Verheddern in Tierhaaren im Nest
Vor allem wenn nahezu ausschliesslich Tierhaare für die Polsterung des Nestes genutzt werden, besteht für die Nestlinge und auch für die Elternvögel die Gefahr, sich mit Beinchen oder Flügeln in den Haaren zu verheddern. Es wurden bereits Nestlinge mit zugeschnürtem Hals und abgestorbenen Beinen gefunden oder solche, die miteinander in den Haaren verwoben waren. Verfangen sich die Vögel in den Haaren, verenden sie meist qualvoll.

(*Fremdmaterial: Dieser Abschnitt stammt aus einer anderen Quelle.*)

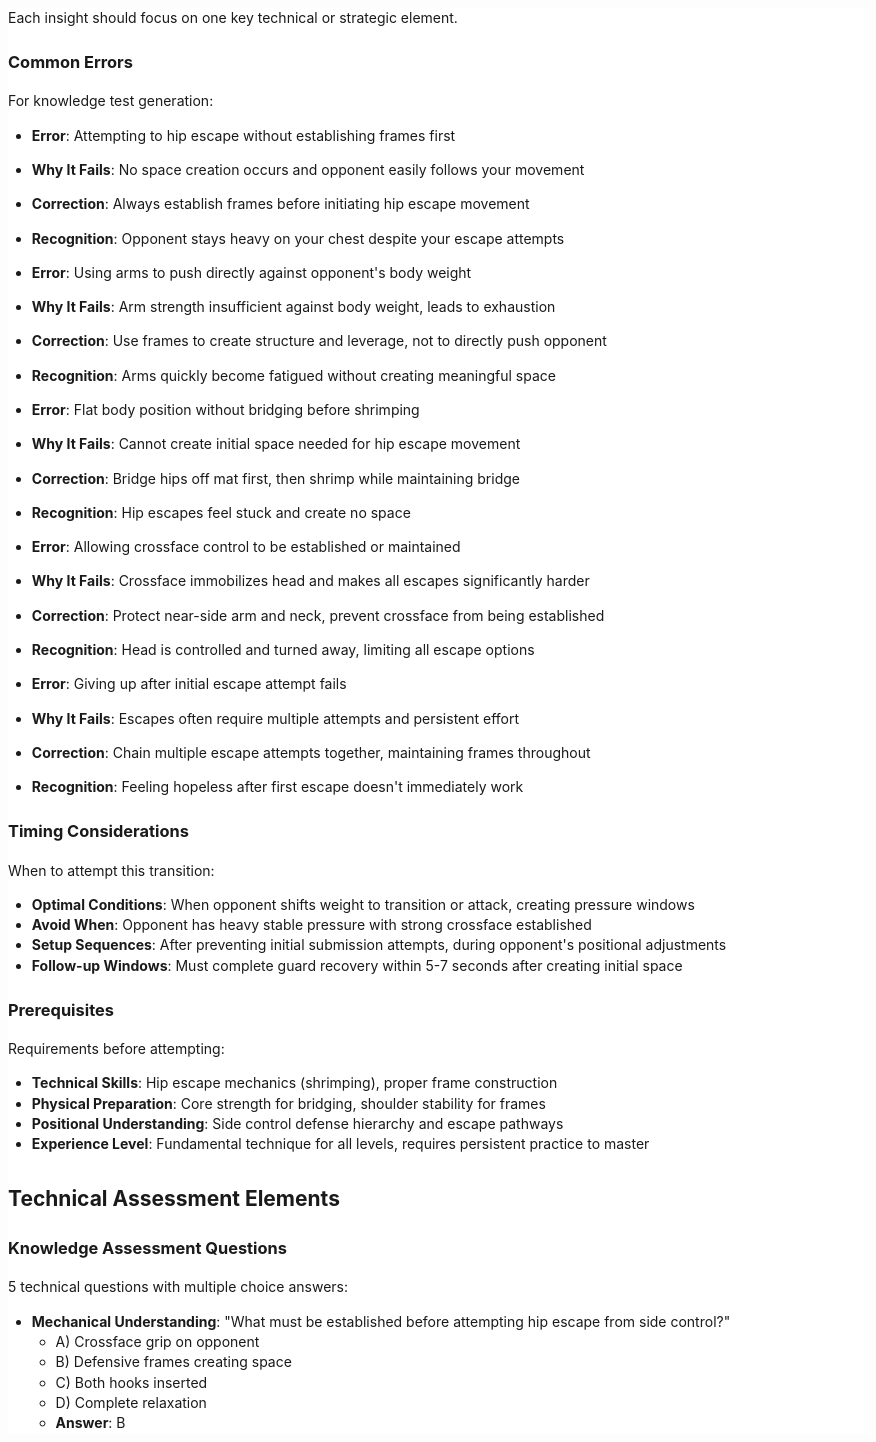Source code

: Each insight should focus on one key technical or strategic element.

### Common Errors
For knowledge test generation:
- **Error**: Attempting to hip escape without establishing frames first
- **Why It Fails**: No space creation occurs and opponent easily follows your movement
- **Correction**: Always establish frames before initiating hip escape movement
- **Recognition**: Opponent stays heavy on your chest despite your escape attempts

- **Error**: Using arms to push directly against opponent's body weight
- **Why It Fails**: Arm strength insufficient against body weight, leads to exhaustion
- **Correction**: Use frames to create structure and leverage, not to directly push opponent
- **Recognition**: Arms quickly become fatigued without creating meaningful space

- **Error**: Flat body position without bridging before shrimping
- **Why It Fails**: Cannot create initial space needed for hip escape movement
- **Correction**: Bridge hips off mat first, then shrimp while maintaining bridge
- **Recognition**: Hip escapes feel stuck and create no space

- **Error**: Allowing crossface control to be established or maintained
- **Why It Fails**: Crossface immobilizes head and makes all escapes significantly harder
- **Correction**: Protect near-side arm and neck, prevent crossface from being established
- **Recognition**: Head is controlled and turned away, limiting all escape options

- **Error**: Giving up after initial escape attempt fails
- **Why It Fails**: Escapes often require multiple attempts and persistent effort
- **Correction**: Chain multiple escape attempts together, maintaining frames throughout
- **Recognition**: Feeling hopeless after first escape doesn't immediately work

### Timing Considerations
When to attempt this transition:
- **Optimal Conditions**: When opponent shifts weight to transition or attack, creating pressure windows
- **Avoid When**: Opponent has heavy stable pressure with strong crossface established
- **Setup Sequences**: After preventing initial submission attempts, during opponent's positional adjustments
- **Follow-up Windows**: Must complete guard recovery within 5-7 seconds after creating initial space

### Prerequisites
Requirements before attempting:
- **Technical Skills**: Hip escape mechanics (shrimping), proper frame construction
- **Physical Preparation**: Core strength for bridging, shoulder stability for frames
- **Positional Understanding**: Side control defense hierarchy and escape pathways
- **Experience Level**: Fundamental technique for all levels, requires persistent practice to master

## Technical Assessment Elements

### Knowledge Assessment Questions
5 technical questions with multiple choice answers:
- **Mechanical Understanding**: "What must be established before attempting hip escape from side control?"
  - A) Crossface grip on opponent
  - B) Defensive frames creating space
  - C) Both hooks inserted
  - D) Complete relaxation
  - **Answer**: B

Gefahr durch Floh- und Zeckenschutzmittel
Hunde und Katzen werden häufig mit Halsbändern, Kontakt-Antiparasitika, den sogenannten «Spot Ons», oder mit Kautabletten mit Insektiziden gegen Flöhe, Läuse und Zecken behandelt. Insektizide sind Nervengifte. Sie verteilen sich im Organismus der damit behandelten Tiere und verbleiben auch dann noch in den Haaren, wenn diese als ausgebürstetes Winterfell von einem Vogelpaar gefunden und ins Nest eingebaut werden. Durch die poröse Schale der Eier und später über die nackte Haut der Nestlinge dringen die Insektizide wiederum direkt in den Organismus der Jungvögel ein. Eine aktuelle Studie aus England untersuchte unlängst die Nester von Kohl- und Blaumeisen: Am häufigsten und in der höchsten Konzentration wurden die Wirkstoffe Fipronil und Imidacloprid in den Nestern nachgewiesen. Die Studie belegt, dass in den Nestern mit einer höheren Konzentration dieser Insektizide mehr tote Jungvögel gezählt wurden. Zudem verblieben in diesen Nestern mehr Eier, aus denen nie ein Junges schlüpfte. Beide Insektizide sind in der Schweiz, in England und der EU wegen ihrer umweltbelastenden Wirkung seit Längerem für den Einsatz in der Landwirtschaft – also auf den Äckern oder bei Nutztieren – verboten, für die Schädlingsbekämpfung bei Haustieren jedoch nach wie vor zugelassen. In der Schweiz sind aktuell 16 Tierarzneimittel mit dem Wirkstoff Fipronil sowie vier mit dem Wirkstoff Imidacloprid für Haustiere zugelassen.
Das können wir tun
Eine ausgiebige Fellpflegepause auf dem Spaziergang draussen in der Natur kann ein Genuss für Mensch und Hund sein. Werden die ausgebürsteten Haare eingesammelt, im Abfall entsorgt und wird darauf geachtet, dass sie nicht vom Wind weggeweht werden, besteht keine Gefahr für die Vögel. Auch im eigenen Garten empfiehlt es sich, die Haustierhaare einzusammeln. Zusätzlich ist es für nistende Vögel hilfreich, wenn in gewissen Gartenbereichen Moose und Gräser wachsen dürfen und abgestorbene Pflanzenteile erst später im Frühjahr geschnitten werden, so dass ein reichhaltiges Angebot an Polstermaterial zur Verfügung steht.